EAST PALO ALTO (KPIX) -- The stories came from just about everyone: community members, local leaders, even law enforcement officers. This was a listening session, the subject was race and here to listen was Salvatore Cordileone, Archbishop of San Francisco.
"It dawned on me when I saw my cousin getting beat with a long black-handled flashlight by an LA County deputy sheriff," said Derek Gaskins, recounting a story from his childhood.
"I've kind of been through this before where there was a lot of hope because we were starting discussions," said another speaker. "But then it sort of died out."
"It's like, throughout my whole life it's been a march," said Halley Crumb. "It's been a wrongful death. It's been someone getting shot.

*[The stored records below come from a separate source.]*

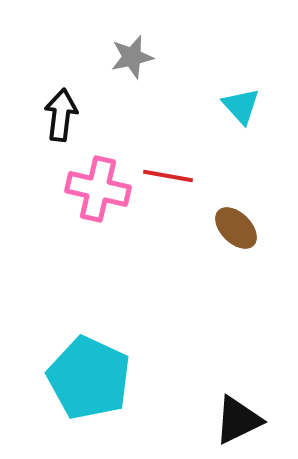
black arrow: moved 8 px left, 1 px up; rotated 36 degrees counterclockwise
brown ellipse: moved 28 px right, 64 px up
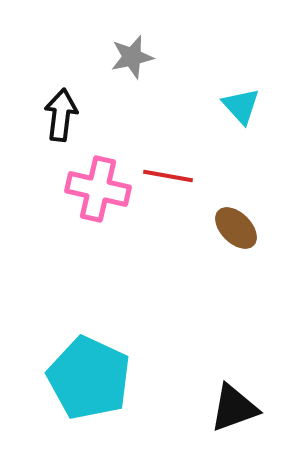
black triangle: moved 4 px left, 12 px up; rotated 6 degrees clockwise
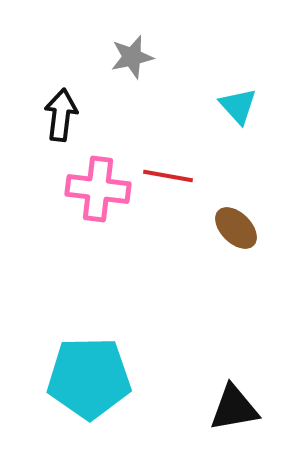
cyan triangle: moved 3 px left
pink cross: rotated 6 degrees counterclockwise
cyan pentagon: rotated 26 degrees counterclockwise
black triangle: rotated 10 degrees clockwise
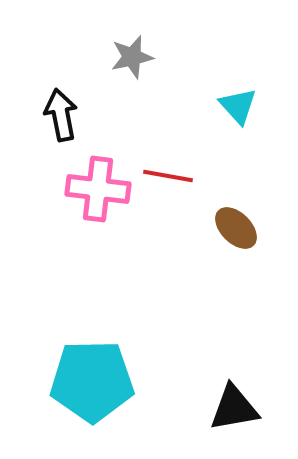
black arrow: rotated 18 degrees counterclockwise
cyan pentagon: moved 3 px right, 3 px down
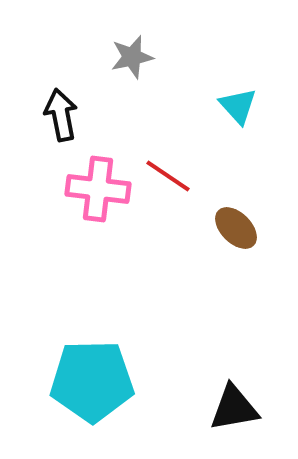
red line: rotated 24 degrees clockwise
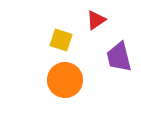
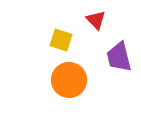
red triangle: rotated 40 degrees counterclockwise
orange circle: moved 4 px right
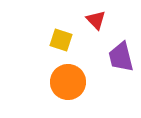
purple trapezoid: moved 2 px right
orange circle: moved 1 px left, 2 px down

I feel that right now, through 2020, we're getting ... a bigger light and the light is shining on what's been wrong."
After nearly two hours of listening, the archbishop spoke.

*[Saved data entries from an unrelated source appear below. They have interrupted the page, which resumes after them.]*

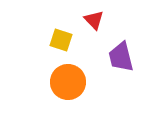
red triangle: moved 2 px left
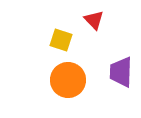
purple trapezoid: moved 15 px down; rotated 16 degrees clockwise
orange circle: moved 2 px up
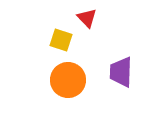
red triangle: moved 7 px left, 2 px up
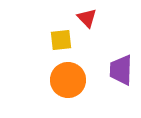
yellow square: rotated 25 degrees counterclockwise
purple trapezoid: moved 2 px up
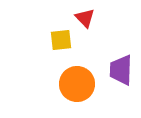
red triangle: moved 2 px left
orange circle: moved 9 px right, 4 px down
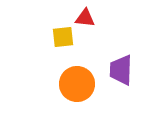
red triangle: rotated 40 degrees counterclockwise
yellow square: moved 2 px right, 3 px up
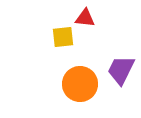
purple trapezoid: rotated 24 degrees clockwise
orange circle: moved 3 px right
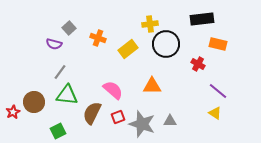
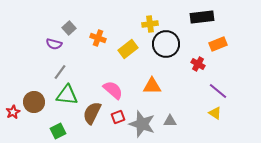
black rectangle: moved 2 px up
orange rectangle: rotated 36 degrees counterclockwise
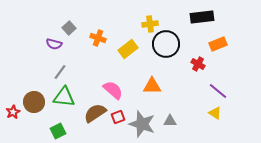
green triangle: moved 3 px left, 2 px down
brown semicircle: moved 3 px right; rotated 30 degrees clockwise
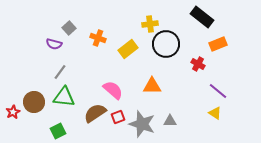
black rectangle: rotated 45 degrees clockwise
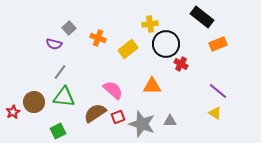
red cross: moved 17 px left
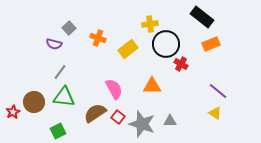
orange rectangle: moved 7 px left
pink semicircle: moved 1 px right, 1 px up; rotated 20 degrees clockwise
red square: rotated 32 degrees counterclockwise
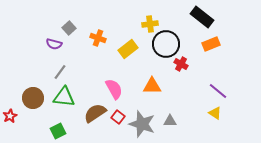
brown circle: moved 1 px left, 4 px up
red star: moved 3 px left, 4 px down
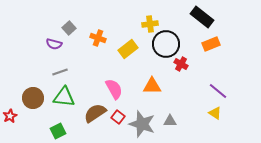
gray line: rotated 35 degrees clockwise
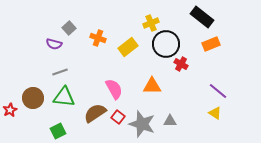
yellow cross: moved 1 px right, 1 px up; rotated 14 degrees counterclockwise
yellow rectangle: moved 2 px up
red star: moved 6 px up
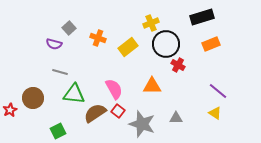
black rectangle: rotated 55 degrees counterclockwise
red cross: moved 3 px left, 1 px down
gray line: rotated 35 degrees clockwise
green triangle: moved 10 px right, 3 px up
red square: moved 6 px up
gray triangle: moved 6 px right, 3 px up
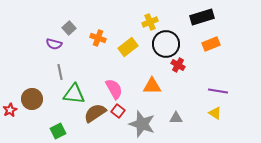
yellow cross: moved 1 px left, 1 px up
gray line: rotated 63 degrees clockwise
purple line: rotated 30 degrees counterclockwise
brown circle: moved 1 px left, 1 px down
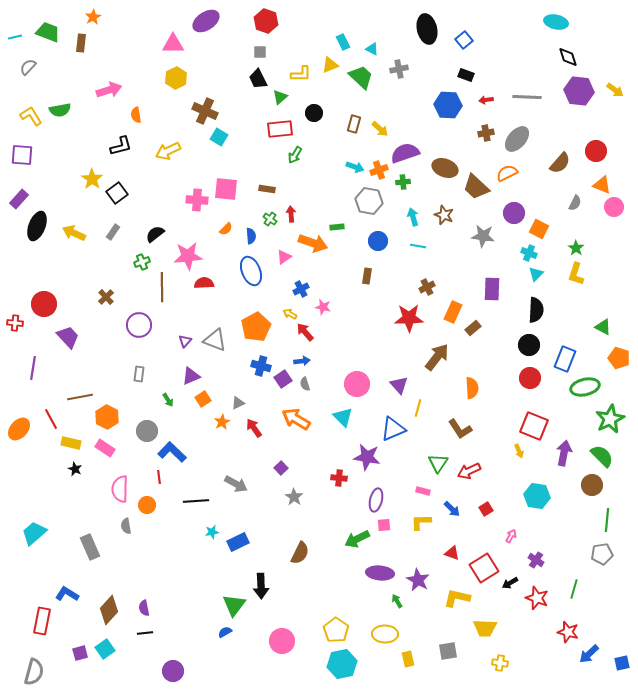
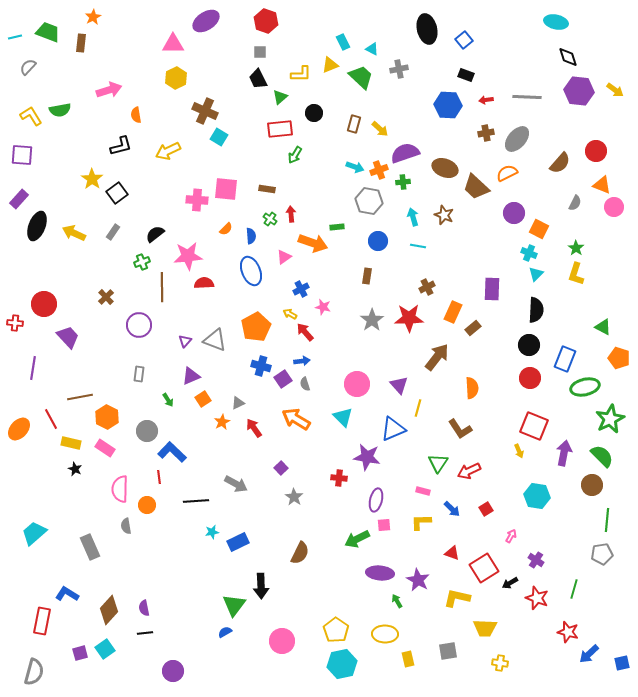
gray star at (483, 236): moved 111 px left, 84 px down; rotated 30 degrees clockwise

"I don't know what that's like, growing up in an inner-city neighborhood and being shot at and running away and seeing my friend next to me falling," said Archbishop Cordileone. "I don't know what it's like growing up as a child in an inner-city neighborhood and the fear and sense of resentment upon seeing the police."
Cordileone said he has spent recent months studying and reflecting on these issues and he prefaced his next comments by describing them as a work in progress, warning that they might make some in the crowd uncomfortable.
"Systemic racism, in my own mind, are cultural attitudes that get so ingrained that it blinds people in the group that have the advantage to the injustices they inflict on those who do not have that advantage," Cordileone said.
From there, he broadened the discussion to issues of family and directly mentioned abortion.
"It's hard to say but it needs to be said," Cordileone said. "I think about how Planned Parenthood targets black communities."
Saturday's event was part of a larger outreach effort by the church on these issues. Christoper Major is coordinator of the African American Ministry.
"My father was the first code enforcer in East Palo Alto," Major explained. "He went away from us last year so, to be standing here as a son, to continue this work -- I'm bringing people together in unity -- is a blessing."